A widely-used model for determining the long-term health impacts of public health interventions, often called a "multistate lifetable", requires estimates of incidence, case fatality, and sometimes also remission rates, for multiple diseases by age and gender. Generally, direct data on both incidence and case fatality are not available in every disease and setting. For example, we may know population mortality and prevalence rather than case fatality and incidence. This paper presents Bayesian continuous-time multistate models for estimating transition rates between disease states based on incomplete data. This builds on previous methods by using a formal statistical model with transparent data-generating assumptions, while providing accessible software as an R package. Rates for people of different ages and areas can be related flexibly through splines or hierarchical models. Previous methods are also extended to allow age-specific trends through calendar time. The model is used to estimate case fatality for multiple diseases in the city regions of England, based on incidence, prevalence and mortality data from the Global Burden of Disease study. The estimates can be used to inform health impact models relating to those diseases and areas. Different assumptions about rates are compared, and we check the influence of different data sources.

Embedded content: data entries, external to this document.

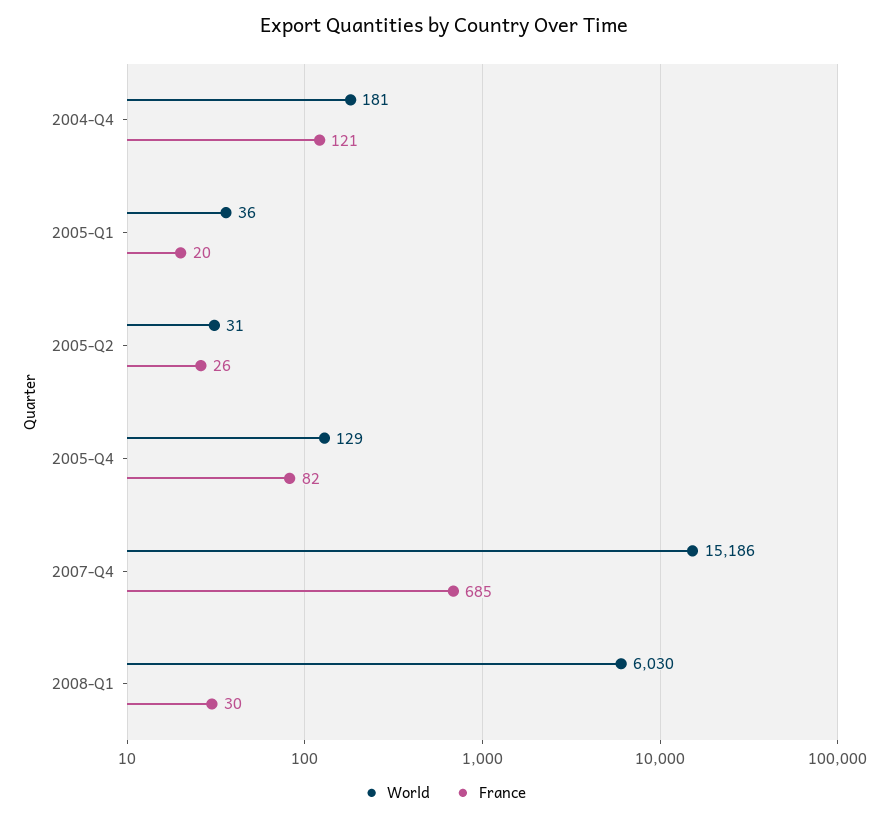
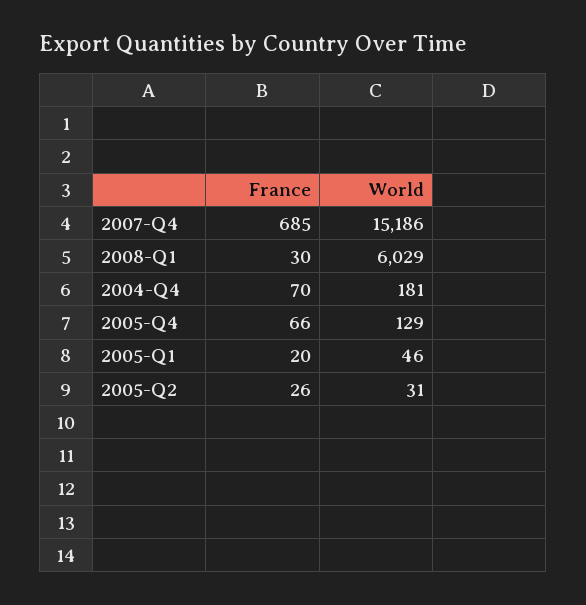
  {
    "World": {
      "2004-Q4": 181,
-     "2005-Q1": 36,
+     "2005-Q1": 46,
      "2005-Q2": 31,
      "2005-Q4": 129,
      "2007-Q4": 15186,
-     "2008-Q1": 6030
+     "2008-Q1": 6029
    },
    "France": {
-     "2004-Q4": 121,
+     "2004-Q4": 70,
      "2005-Q1": 20,
      "2005-Q2": 26,
-     "2005-Q4": 82,
+     "2005-Q4": 66,
      "2007-Q4": 685,
      "2008-Q1": 30
    }
  }

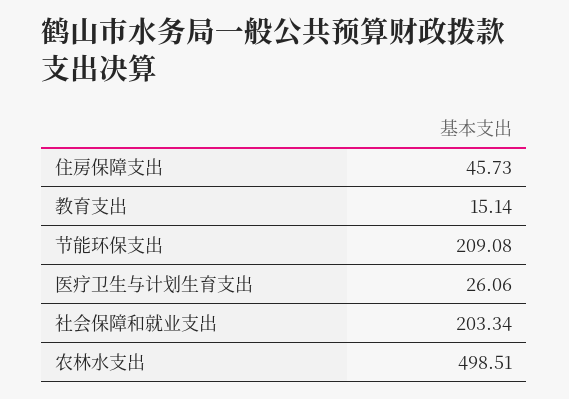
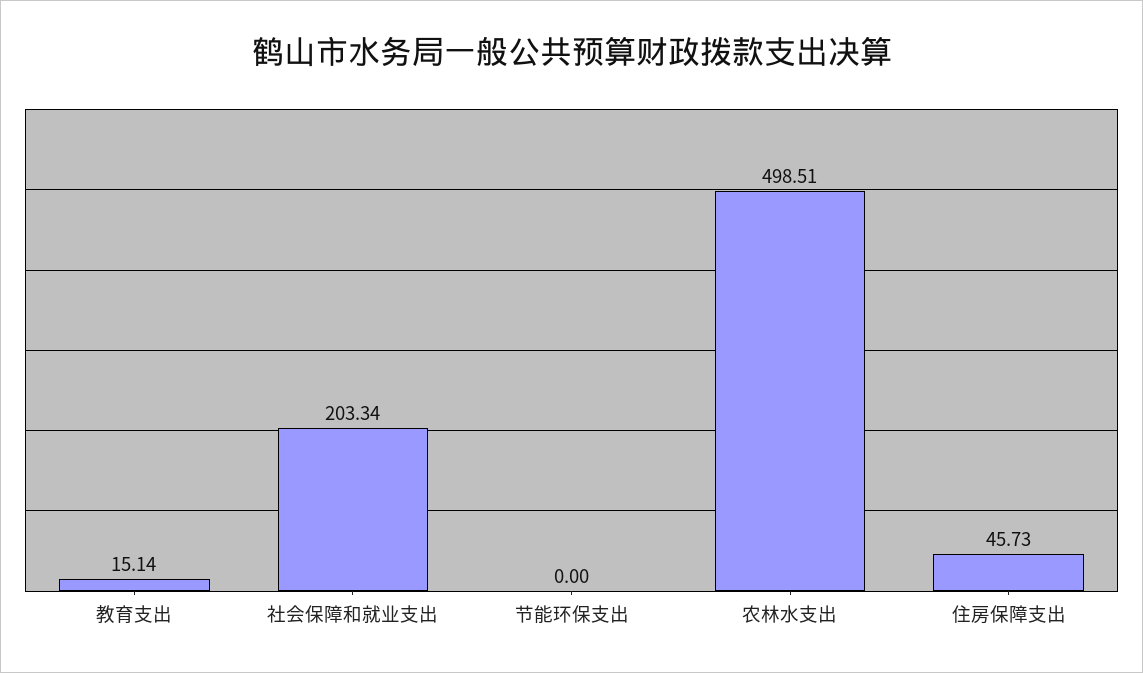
  {
    "住房保障支出": 45.73,
    "教育支出": 15.14,
-   "节能环保支出": 209.08,
+   "节能环保支出": 0,
-   "医疗卫生与计划生育支出": 26.06,
    "社会保障和就业支出": 203.34,
    "农林水支出": 498.51
  }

翻译:用于确定公共卫生干预措施对健康的长期影响的广泛使用的模式,通常称为“多州生命”,要求按年龄和性别对多种疾病的发病率、病例死亡率以及有时还有发病率进行估计。一般而言,在每一种疾病和背景中,都无法获得关于发病率和病例死亡率的直接数据。例如,我们可能知道死亡率和发病率,而不是病例死亡率和发病率。本文介绍了根据不完全的数据估算疾病国之间过渡率的巴耶斯连续时间多州模型。这以以往方法为基础,采用具有透明数据生成假设的正式统计模型,同时提供可检索的软件作为R组合。不同年龄和地区的人的死亡率可以通过螺纹或等级模型灵活地联系起来。以前的方法也通过日历时间来扩大,以便允许特定年龄趋势。该模型用于根据疾病发病率、流行率和死亡率全球研究得出的数据估算英格兰城区多重疾病的死亡率。这些估计数可用于向与这些疾病和地区有关的健康影响模型提供信息。对比率的不同假设进行了比较,我们检查不同数据来源的影响。